На следующее утро наша авиагруппа получила приказ перебазироваться на остров Иводзима. Верховное командование опасалось, что после захвата Сайпана американцы нанесут удар по этому стратегически важному острову. Захват Иводзимы угрожал всей Японии. Великие сражения у Марианских островов вошли в историю. Сайпан не устоял под мощным ударом сил противника. Наши военно-морские силы потерпели сокрушительное поражение, и теперь оперативные соединения американских кораблей безраздельно господствовали на просторах Тихого океана.

У всех нас вызывало удивление, что остров Иводзима не подвергся вторжению летом 1944 года. Остров вряд ли удалось бы удержать. Небольшая часть сил, захвативших Сайпан, спокойно могла бы высадиться на побережье Иводзимы и быстро сломить слабое сопротивление находящихся на острове японских войск. По неизвестным причинам вторжение было отложено на много месяцев, и за это время армия и флот смогли стянуть на этот стратегически важный остров большое количество живой силы и техники.

Получив приказ организовать оборону острова с воздуха, наша группа могла выделить не более тридцати истребителей Зеро для выполнения поставленной задачи. Тридцать истребителей, тех самых, на которых мне пришлось сражаться в Китае почти пять лет назад. Всего лишь тридцать машин! Но вторжение откладывалось. Мы считали такой поворот событий настоящим чудом.

Мой командир Накадзима сейчас находился в Йокосуке. Спустя месяц после перевода в Рабаул он получил из Токио приказ вернуться в Японию, где должен был в рекордные сроки готовить пополнение. Теперь, проведя почти год на родине, ему предстояло снова уезжать, но на этот раз для участия в самой важной в его жизни кампании.

Я получил приказ явиться к нему.

– Сакаи, почему бы тебе в этот раз не отправиться вместе со мной? – спросил он. – Тебе известно, как важно для меня, чтобы мы снова летали вместе. Плевать мне на врачей, ты был и остаешься отличным летчиком. Каждый твой полет, за которым я наблюдаю, доказывает это. – Он помолчал. – Давай говорить прямо, Сабуро. Тебе лучше других известны весьма сомнительные возможности наших новых летчиков. Я опасаюсь за их жизнь, если им придется столкнуться с новыми американскими самолетами. Нам необходимо чем-то поддержать их боевой дух, вызвать у них страстное желание сражаться. Понимаешь, Сабуро, ты мне нужен. Просто необходим. Для этих людей ты стал почти богом. Если ты будешь летать с нами, их боевой дух окрепнет. Они пойдут за тобой куда угодно.
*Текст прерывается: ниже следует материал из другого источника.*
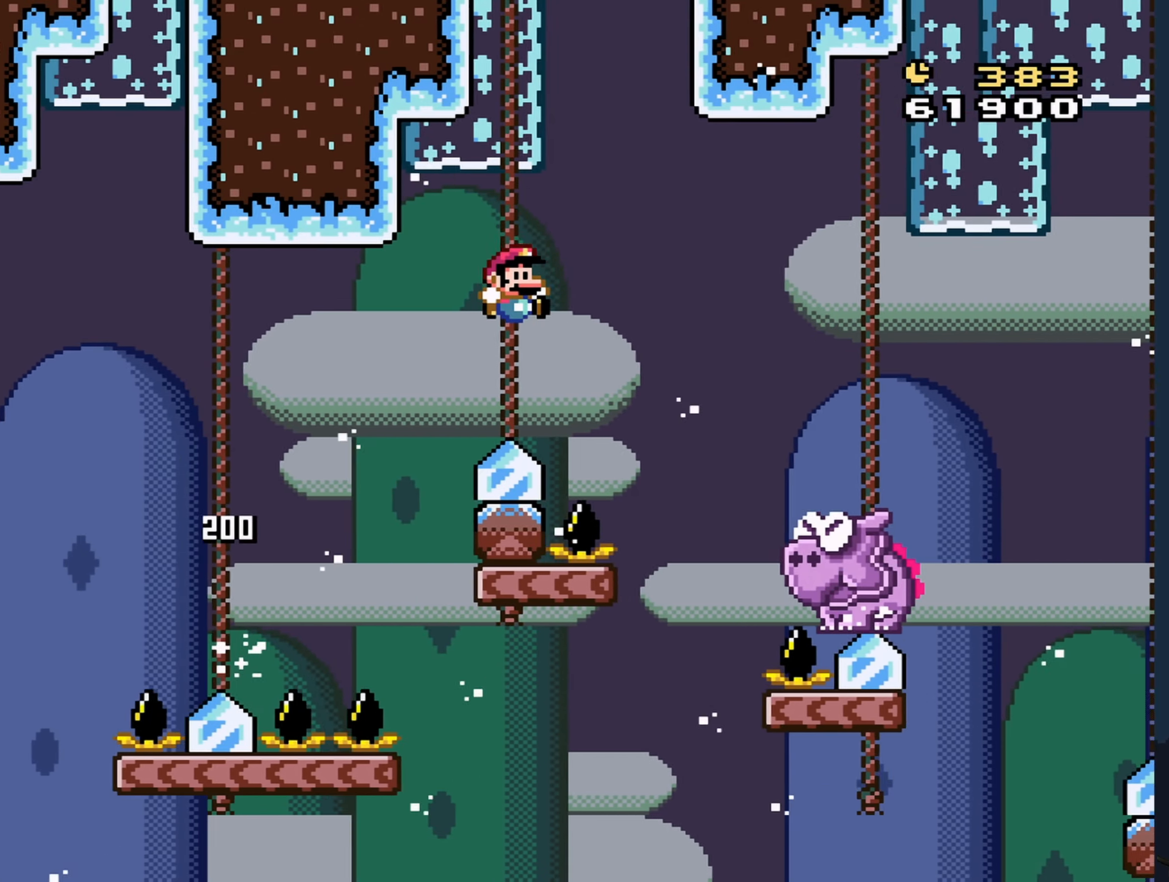
{"buttons": ["B", "Y", "DPAD_LEFT"], "events": [[117, "B", "up"], [200, "B", "down"], [284, "DPAD_RIGHT", "up"], [384, "DPAD_LEFT", "down"]]}
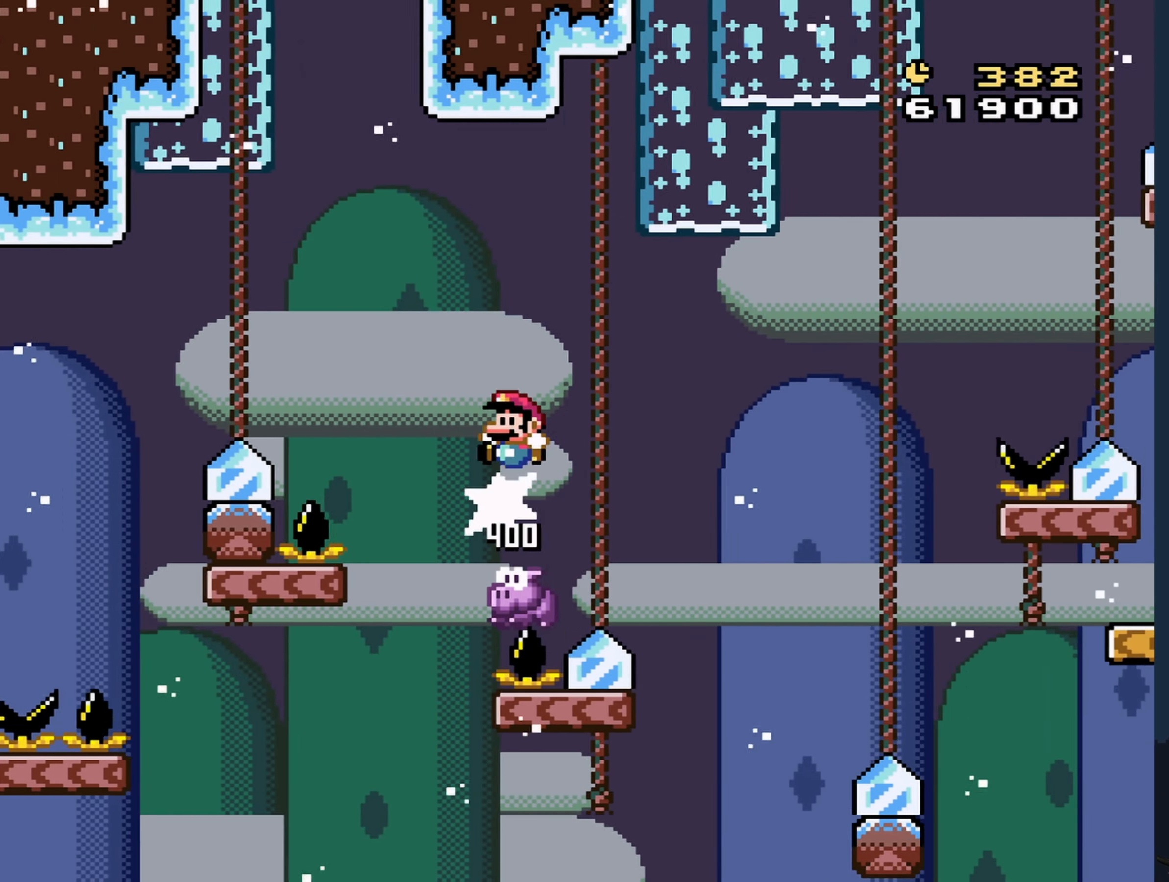
{"buttons": ["B", "Y"], "events": [[84, "DPAD_LEFT", "up"]]}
– Неужели надо спрашивать? – воскликнул я. – Вы меня спрашиваете, отправлюсь ли я с вами? Сколько раз я пытался! И сколько раз получал отказ! «Вы не можете летать, Сакаи», «Вы полуслепой, Сакаи», «Вы больше не тот классный летчик, Сакаи». Конечно, я хочу ехать! Хочу ехать вместе с вами. Я хочу снова сражаться!

Времена изменились. Никто из врачей не вел больше жарких споров по поводу моей отправки. Позволить себе роскошь не пустить одноглазого летчика на фронт больше было нельзя. Мало кого теперь заботили такие мелочи. Опасность грозила Японии, и пусть одноглазый, но обладавший огромным боевым опытом пилот был не лишним.

Я снова стал самим собой. Я был нужен своей стране.

Мы получили приказ немедленно вылетать на Иводзиму. У нас даже не было времени сообщить об этом родственникам. Прощаться нам не пришлось.

Утром 16 июня мы поднялись в воздух с аэродрома в Йокосуке и строем направились к отдаленному острову. После 100 миль труднейшего полета в густой низкой облачности под проливным дождем мы были вынуждены вернуться в Йокосуку. В Японии начался сезон дождей. Мы с Накадзимой и еще несколько летчиков могли бы добраться до Иводзимы. Но у большинства из тридцати пилотов нашей группы не было никакого опыта. В шторм они наверняка быстро отбились бы от строя, а это грозило им неминуемой гибелью.

Иводзима – крошечный остров, распложенный в 650 милях к югу от Йокосуки. Его ширина не превышает двух миль. На картах этот островок отмечен последним в длинной цепочке островов Бонин, протянувшихся от Йокосуки до Гуама. Карты, как правило, не точны, и на бескрайних просторах Тихого океана очень легко ошибиться при определении расстояния между этими клочками суши. Без радара, не имея даже раций на наших истребителях, мы не осмелились пойти на риск потерять большинство наших самолетов.

В ряде случаев подобные попытки заканчивались трагически. В начале 1943 года несколько эскадрилий армейских истребителей, пилотируемых летчиками, не имевшими никакого опыта полетов на большие расстояния над океаном, вылетели из Японии на одну из расположенных на юге авиабаз. В полете они попали в сложные погодные условия, но решили не возвращаться. Почти все самолеты пропали на бескрайних просторах Тихого океана.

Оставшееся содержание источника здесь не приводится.